Design en liberté à Alexandrie
Si on a plutôt tendance à penser à Beyrouth ou au Caire comme les villes phares de la création et du design au Moyen-Orient, un nouveau pôle de création de design contemporain est en train d’émerger dans la deuxième ville d’Egypte.
ENCODE signifie « Egyptian Node for Collaborative Design » et a été fondé par un petit groupe d’architectes, pour la plupart diplômés de l’Université d’Alexandrie. Plus qu’un studio de designers, c’est aussi un laboratoire de recherche explorant de nouvelles techniques informatiques appliquées au design. Ebtissam Farid, Mohamed Zaghloul, Ahmed Hassan et Ahmed Abouelkheir l’ont créé avec les moyens du bord, en investissant leurs propres économies.
Ils ont présenté pour la première fois les résultats de leurs travaux dans le cadre de l’exposition Design is a verb organisée par le Centre des Arts de la Bibliothèque d’Alexandrie en juillet dernier. « Il y avait un appel à propositions pour participer à cette exposition de design, on a répondu et on a été retenus par le jury », explique Ebtissam avec un sourire. Une bourse artistique du British Council leur a ensuite permis de fabriquer les premiers prototypes.
Ces derniers étaient, dans leur grande majorité, issus de leur principal programme de recherche dénommé « Ornamatics », qui ambitionne de développer une nouvelle vision des motifs islamiques traditionnels à travers les mathématiques et les outils numériques. D’après le groupe, ce patrimoine évolue de moins en moins et a tendance à se scléroser en se déclinant à l’envie dans une pure répétition de la tradition. Ils ont donc voulu lui donner une nouvelle vie en explorant de nouvelles techniques, en particulier l’expérimentation des systèmes mathématiques. Les motifs décoratifs développés par l’art islamique sont d’ailleurs des figures purement géométriques, les artisans et artistes de la région les manient sans s’en rendre compte depuis des siècles dans un pur intérêt esthétique.
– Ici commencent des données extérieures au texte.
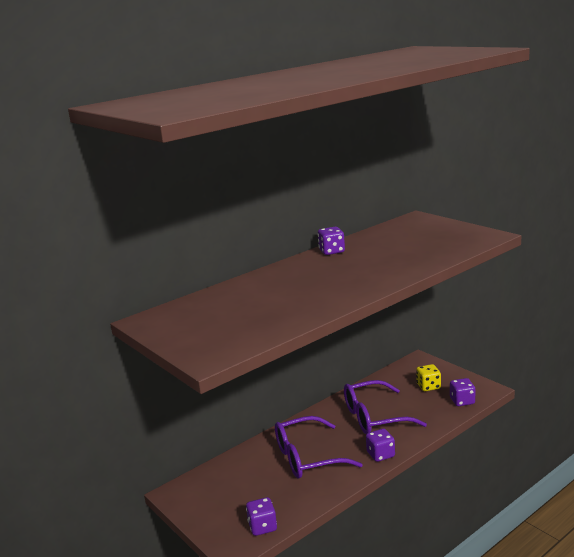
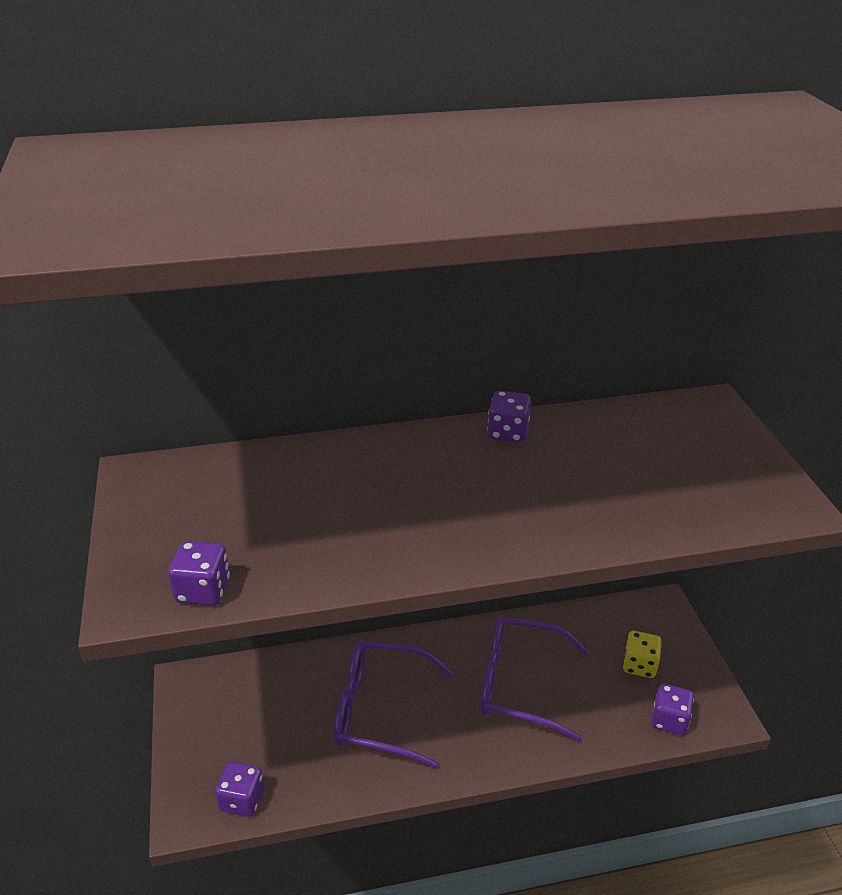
camera: 25 degrees right, 15 degrees up
(380, 454) = (477, 759): purple dice -> purple dice (203, 590)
Quand on demande aux jeunes designers d’ENCODE comment leur est venue l’idée de travailler sur les motifs islamiques, ils expliquent que la révolution leur a posé la question de l’identité égyptienne et de sa redéfinition. Cela les a conduits à vouloir revenir aux « sources » de leur identité. Cette démarche représentait aussi un bon moyen de montrer au public les potentialités qu’offrent l’informatique et les mathématiques appliquées au design. Les transformations des lignes et des formes sautent aux yeux quand les motifs originaux sont bien connus, ancrés dans l’inconscient collectif et la culture populaire locale. Le résultat donne une sensation de distorsion et de contorsion infinie des thèmes traditionnels du décor islamique, habituellement plus sages et plus figés.
Les designs d’ « Ornamatics » se déclinent sur toutes sortes d’objets du quotidien, des tables aux rideaux, et sur tous types de matériaux : bois, carton, plexiglas, plastiques ou tissus. Ahmed Abouelkheir précise qu’il s’agit pour l’instant d’essais, ils n’excluent pas de passer à la production dans un but commercial.
En dehors de tout objectif marchand, il existe des valeurs que les membres d’ENCODE cultivent avec passion : celles du travail collaboratif et de la transmission. Ses membres sont ainsi convaincus que la collaboration et le partage représentent le meilleur moyen de faire avancer leurs projets, mais aussi leur société. Mohamed Zaghloul par exemple, le plus calé en maths du groupe, aide en permanence ses collègues sur les points techniques. Chacun apporte d’ailleurs ses idées et son savoir-faire dans la création commune du groupe, si bien qu’aucune des pièces créées n’est signée par un designer individuellement, mais par ENCODE de façon collective.
Les recherches et techniques développées par ENCODE se déclinent déjà dans d’autres domaines : la créatrice de bijoux Eman Banna (Eman Design) a ainsi rejoint le studio, pour se former aux techniques mathématiques et les appliquer à ses propres créations. Elle en a tiré une collection de bijoux qui fait intégralement partie du programme « Ornamatics ».